The holidays can be both a time of cheer and a time of stress for those working on their wellness goals. Within the months ahead, we find ourselves, eyes-wide, staring down buffet tables set with all the traditional foods we find so difficult to resist. We might enter hibernation mode as the weather cools and we gather at the heart of our homes: the kitchen. Among all the hustle and bustle to get our shopping in, our holiday meals prepared, and our parties planned, we shift into auto-pilot, and before we know it, the New Year is upon us.
It can be easy to lose sight of our goals during the Holiday season, but it is possible to find our “degree of on” during the holidays if we get SMART about our goals and expectations. Read on for tips to enjoy the holidays mindfully, while remaining on course with your healthy lifestyle.
Identify one or two specific healthy habits that are easiest to maintain during busier and more stressful times of the year. It could be drinking eight full glasses of water, or completing 10 squats while you brush your teeth. Linking healthy habits to routines you have been completing without much thought is a great way to “piggy-back” on an ingrained neural pathway to reinforce the new habit. Once you’ve identified a healthy habit to pair with a routine behavior, such as brushing your teeth, write it on your calendar for every day between Thanksgiving and the New Year, and cross it off your list each day that you complete it. At the end of the season, you will have more than a month’s worth of small victories under your belt!

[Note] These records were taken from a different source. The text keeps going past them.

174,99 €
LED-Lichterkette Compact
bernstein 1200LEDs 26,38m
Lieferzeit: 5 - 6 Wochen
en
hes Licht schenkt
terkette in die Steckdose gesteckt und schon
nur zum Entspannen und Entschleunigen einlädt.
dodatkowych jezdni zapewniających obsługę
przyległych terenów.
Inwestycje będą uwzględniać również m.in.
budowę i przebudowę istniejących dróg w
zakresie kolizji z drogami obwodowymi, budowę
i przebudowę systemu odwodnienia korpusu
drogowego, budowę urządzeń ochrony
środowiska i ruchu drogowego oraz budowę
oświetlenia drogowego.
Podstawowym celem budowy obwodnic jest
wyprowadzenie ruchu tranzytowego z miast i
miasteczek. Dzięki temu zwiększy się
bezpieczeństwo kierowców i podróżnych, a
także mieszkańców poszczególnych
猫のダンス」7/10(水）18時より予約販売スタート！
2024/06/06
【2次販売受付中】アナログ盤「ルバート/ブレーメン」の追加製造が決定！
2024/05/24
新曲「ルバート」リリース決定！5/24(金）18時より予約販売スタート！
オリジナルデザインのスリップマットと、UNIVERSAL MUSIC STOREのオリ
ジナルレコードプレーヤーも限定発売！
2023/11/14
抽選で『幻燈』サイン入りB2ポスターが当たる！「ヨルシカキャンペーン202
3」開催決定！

It can be extremely difficult to keep track of our food intake throughout the holiday season when grazing is encouraged and the variety of foods available has us crowding our plates with all the delicious options. Set yourself and your guests up for success with portion control by providing measured serving spoons such as two and four-ounce scoops. Use the smaller scoops for more decadent favorites, like macaroni and cheese, and the four ounce scoops to track servings of healthy veggies such as this recipe for Roasted Balsamic Brussel Sprouts.

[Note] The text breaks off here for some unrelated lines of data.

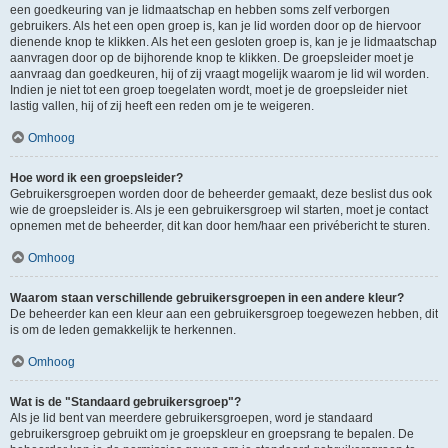
een goedkeuring van je lidmaatschap en hebben soms zelf verborgen
gebruikers. Als het een open groep is, kan je lid worden door op de hiervoor
dienende knop te klikken. Als het een gesloten groep is, kan je je lidmaatschap
aanvragen door op de bijhorende knop te klikken. De groepsleider moet je
aanvraag dan goedkeuren, hij of zij vraagt mogelijk waarom je lid wil worden.
Indien je niet tot een groep toegelaten wordt, moet je de groepsleider niet
lastig vallen, hij of zij heeft een reden om je te weigeren.
Omhoog
Hoe word ik een groepsleider?
Gebruikersgroepen worden door de beheerder gemaakt, deze beslist dus ook
wie de groepsleider is. Als je een gebruikersgroep wil starten, moet je contact
opnemen met de beheerder, dit kan door hem/haar een privébericht te sturen.
Omhoog
Waarom staan verschillende gebruikersgroepen in een andere kleur?
De beheerder kan een kleur aan een gebruikersgroep toegewezen hebben, dit
is om de leden gemakkelijk te herkennen.
Omhoog
Wat is de "Standaard gebruikersgroep"?
Als je lid bent van meerdere gebruikersgroepen, word je standaard
gebruikersgroep gebruikt om je groepskleur en groepsrang te bepalen. De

Instead of setting up rules for what we “shouldn’t” or “won’t” do this holiday season, focus on what you will do. What are some small steps that can be taken to help you stay on track during the holidays? How about signing up for a holiday fun run or walk that the whole family can join in on? Many communities offer charitable events such as Turkey Trots or Jingle Bell 5Ks that give us an opportunity to get out and be active when our default may be to spend most of our time sitting and snacking during the holiday season.
Trash the tendency for perfection and identify a realistic range you’re comfortable operating within during the holiday season. For example, perhaps the calorie range you’ve identified for your goals is somewhere between 1200 and 1600. Allow yourself some wiggle room around the top of that range for the actual holiday, while balancing the rest of your week around the middle of that range. Set realistic expectations with your time and goals. It may be unfeasible to fit in an hour workout on Christmas Day, but a twenty-minute thermal walk after lunch and dinner is more doable. Set yourself up for success by asking yourself, “Can I, and will I actually commit to this goal during the holidays?” If the answer is no, adjust your formula until you find your middle ground.
There may be only three or four major holiDAYS between November and January, however, the festivities tend to extend as we consider the office holiday parties, open houses, neighborhood gatherings, and all the family get-togethers. Honoring just a couple traditions per year will not derail our entire plan for health and fitness; but if we’re not careful, a season full of decadence at the expense of discipline with our healthy habits can leave us feeling like we have to start over when the New Year rolls around. Be proactive in identifying two to three actual days out of the holiday season when you indulge mindfully and without guilt. However, get rid of the leftovers when those days are over.